Klein earnt a Master of Public International from the London School of Economics and a doctorate from the University of St Gallen.

In early 2020, Klein called for the cancellation of a keynote address by Cameroonian historian and Achille Mbembe scheduled to be delivered on 14 August that summer at the Ruhrtriennale. He claimed Mbembe had "relativised the Holocaust and denied Israel's right to exist" based on comments Mbembe made in two books where he drew parallels between the separatist policies deployed in the Israeli occupation of the Palestinian territories and South Africa under Apartheid. The invitation was withdrawn, and the festival itself was cancelled due to the COVID-19 pandemic. Mbembe was supported by groups of Israeli and Jewish academics, including some prominent German Holocaust scholars, who stated that they felt Klein had “assumed a leading role in the ‘weaponization’ of antisemitism against critics of the Israeli government”.

In 2024, the Conference of European Rabbis awarded Federal Commissioner Klein the Moshe Rosen Prize for his work.

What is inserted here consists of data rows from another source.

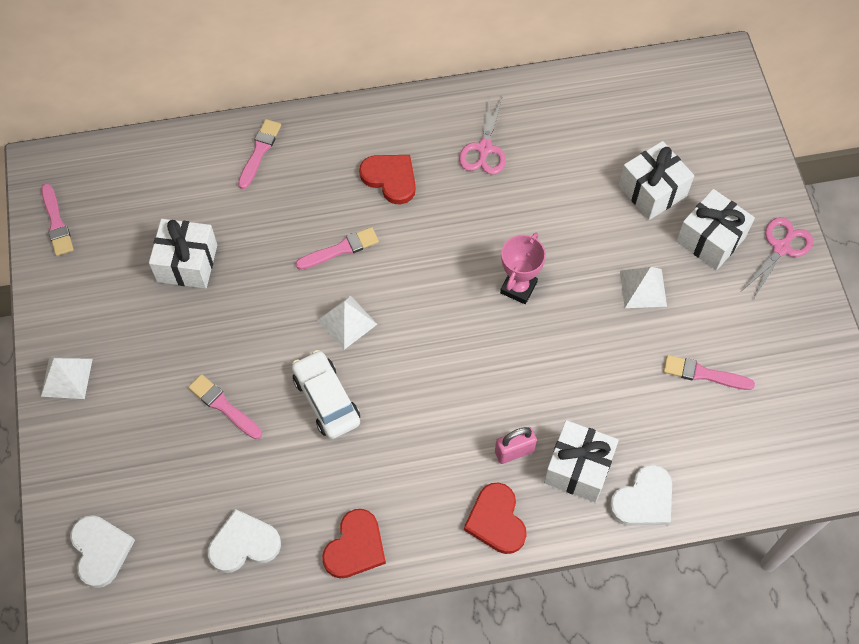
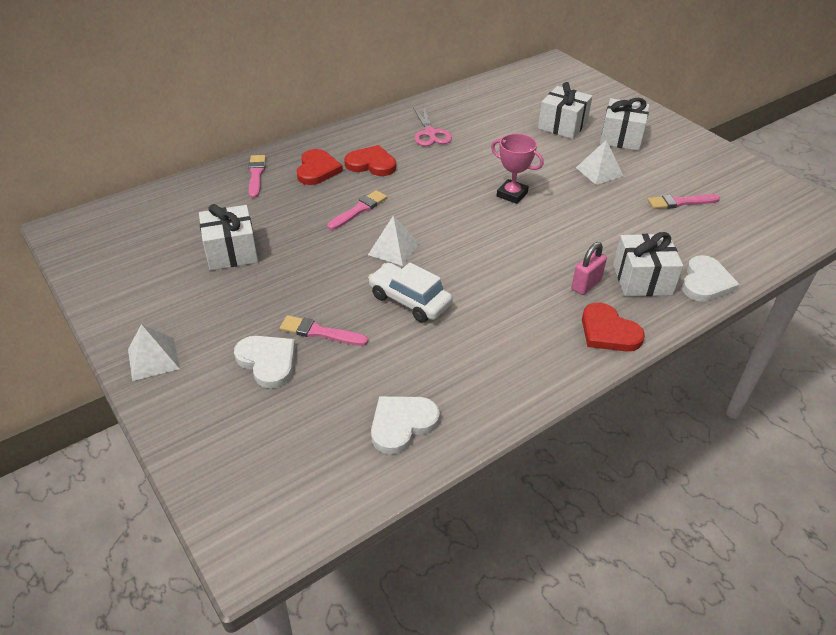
camera: 25 degrees left, 20 degrees down
pink brush [41,184,74,256] -> none
white heart [70,515,135,588] -> white heart moved to [234,336,296,389]
red heart [322,509,386,578] -> red heart moved to [297,149,343,185]
pink trophy [500,232,546,304] -> pink trophy turned 60 degrees counterclockwise [491,134,544,204]
pink scissors [741,217,814,300] -> none

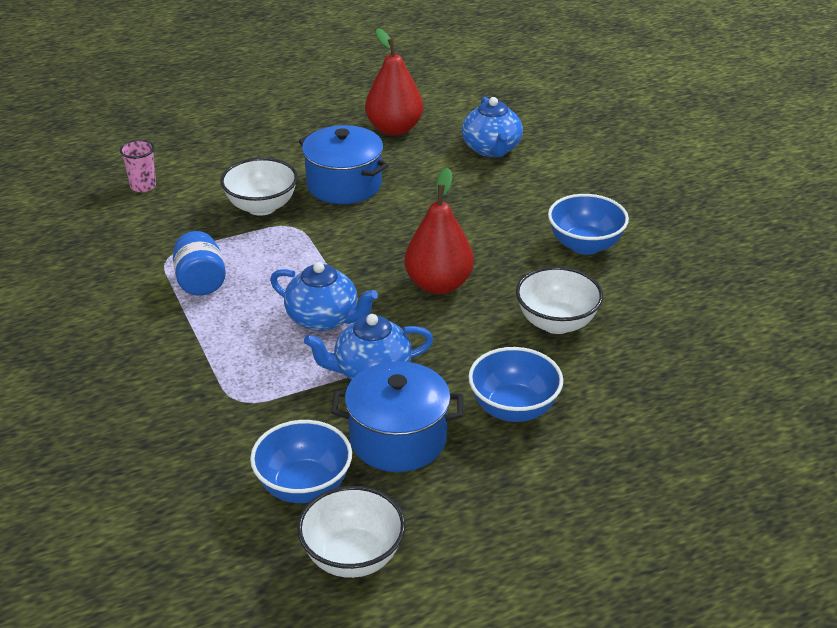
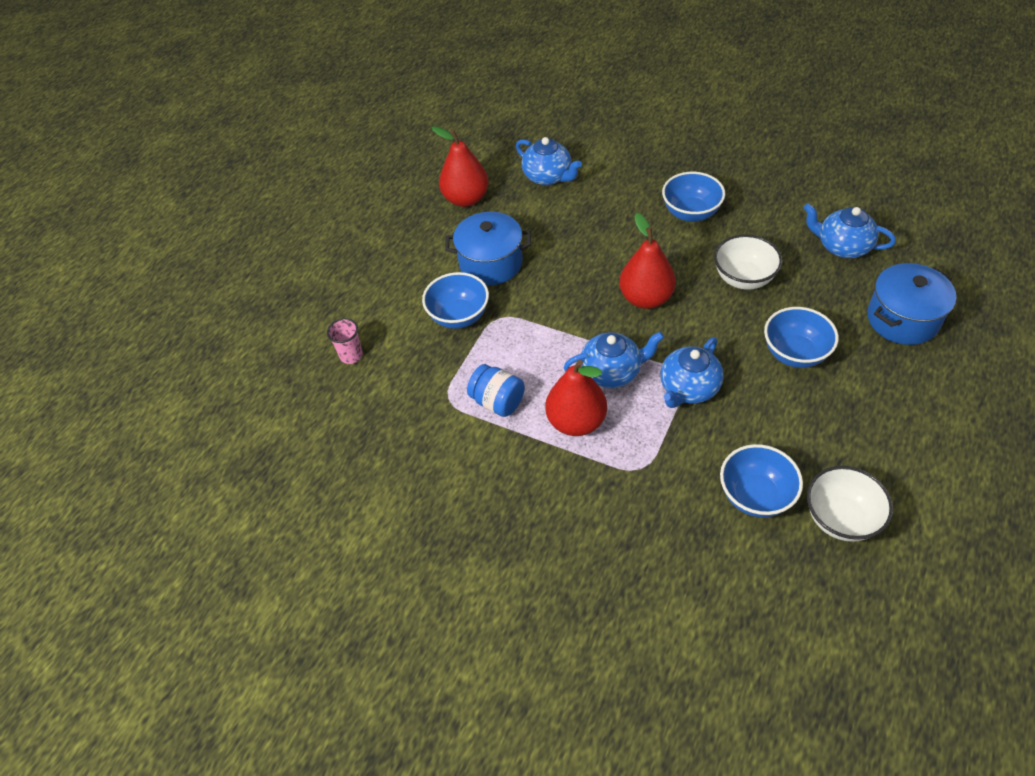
camera: 35 degrees left, 15 degrees up
white bowl [220,158,298,216] -> blue bowl [422,272,489,329]
blue pot [331,361,463,472] -> blue pot moved to [867,263,956,345]
none -> red pear [545,360,607,436]
none -> blue teapot [804,203,896,258]

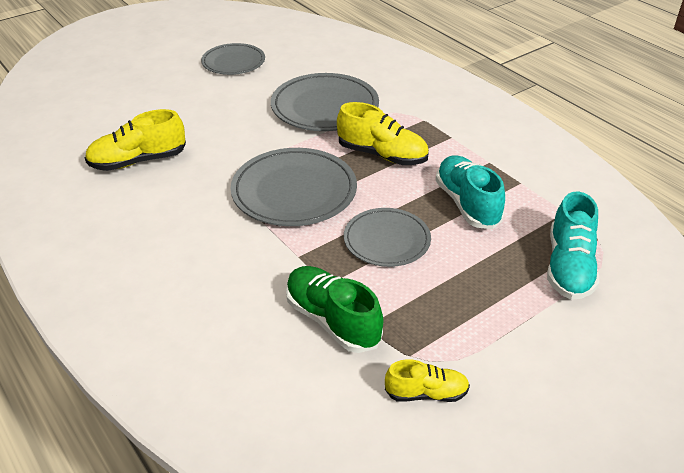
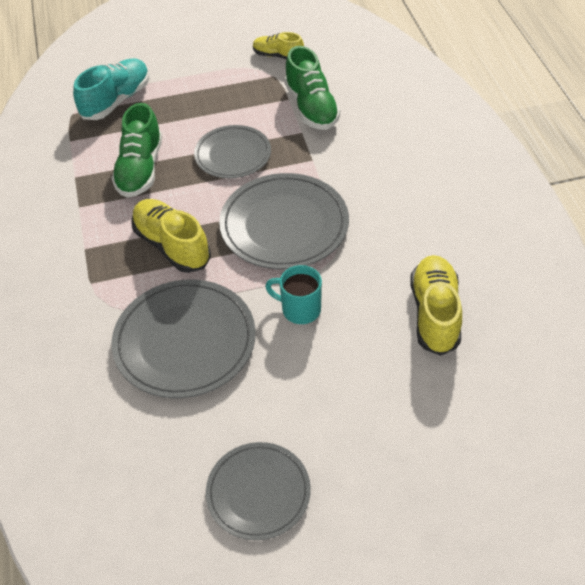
camera: 155 degrees left, 10 degrees up
yellow shoe [85,109,186,171] -> yellow shoe turned 90 degrees counterclockwise [410,255,462,356]
turquoise shoe [435,155,505,229] -> green shoe [111,103,163,198]
none -> turquoise mug [265,265,322,324]

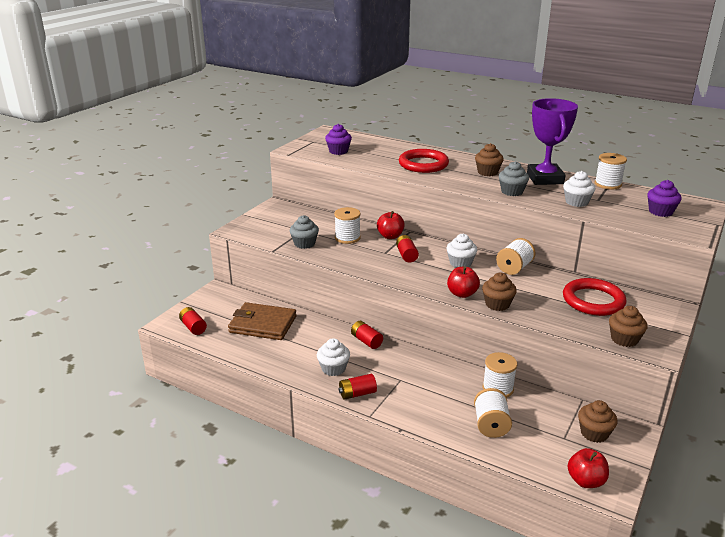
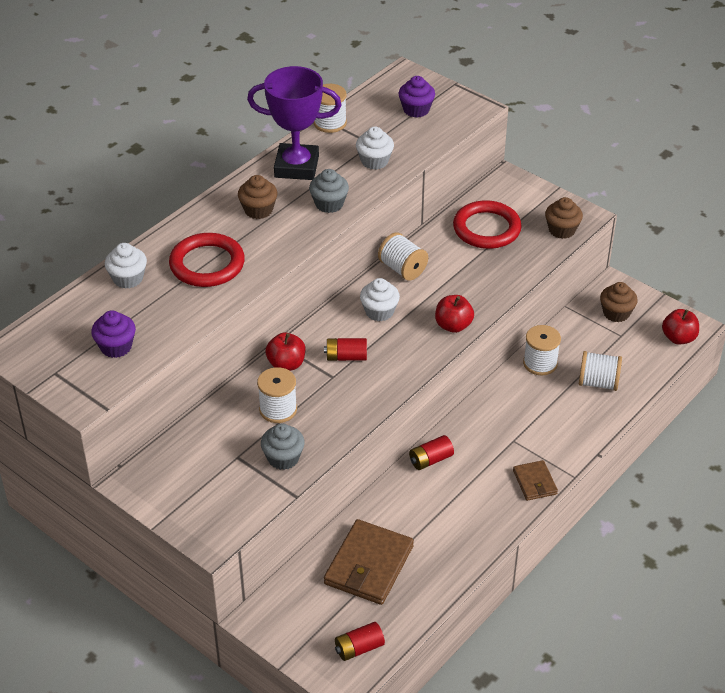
camera: 80 degrees left, 15 degrees up
white cupcake [317,338,350,376] -> white cupcake moved to [105,243,147,289]
red battery [339,374,377,400] -> brown wallet [513,460,558,501]
brown cupcake [482,273,517,311] -> none

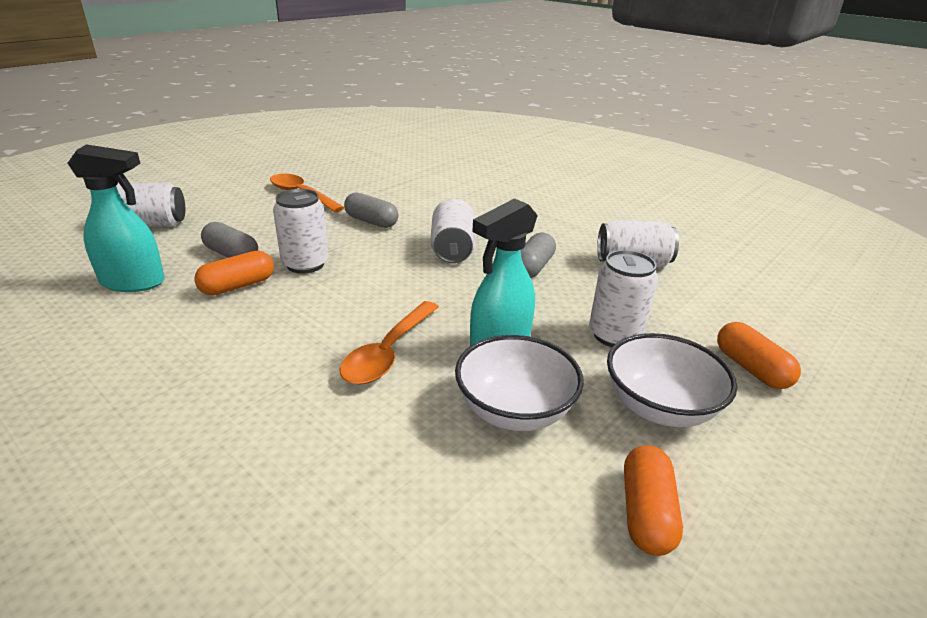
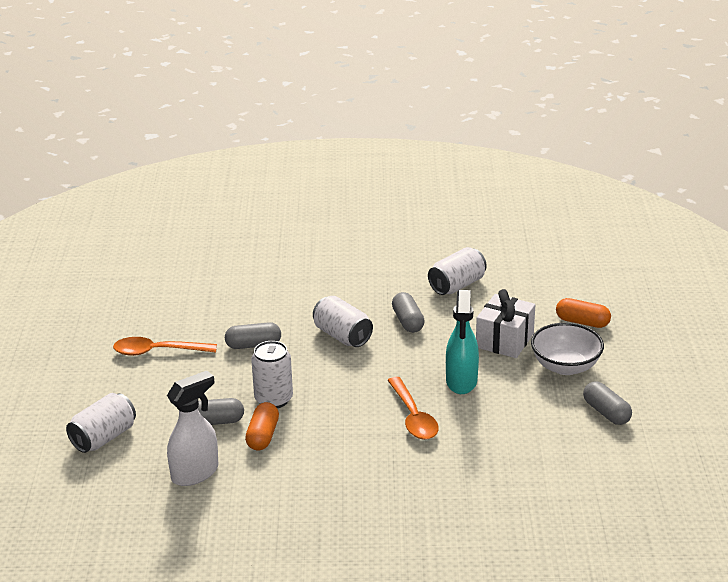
camera: 40 degrees left, 0 degrees up
turquoise spray bottle [67,144,165,292] -> white spray bottle [167,371,219,486]
white bowl [455,335,584,431] -> none
white can [589,250,658,347] -> white gift [476,289,535,358]
orange capsule [624,445,683,556] -> grey capsule [583,381,632,425]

In March 2025, he expressed support for Trump Gaza plan, calling it fundamentally positive, and adding, "I don't think it's wrong to think radically and in a completely new way." In response the Federal Ministry of the Interior stated that these were Klein's personal views not the official position of the German government. Holocaust researcher Omer Bartov stated that "If Klein is backing forcible displacement, he loses all moral authority" and "he should have been fired long ago." Israeli anti-occupation activist Yehuda Shaul said that Klein's support for the plan was "a disgrace for all victims of antisemitism".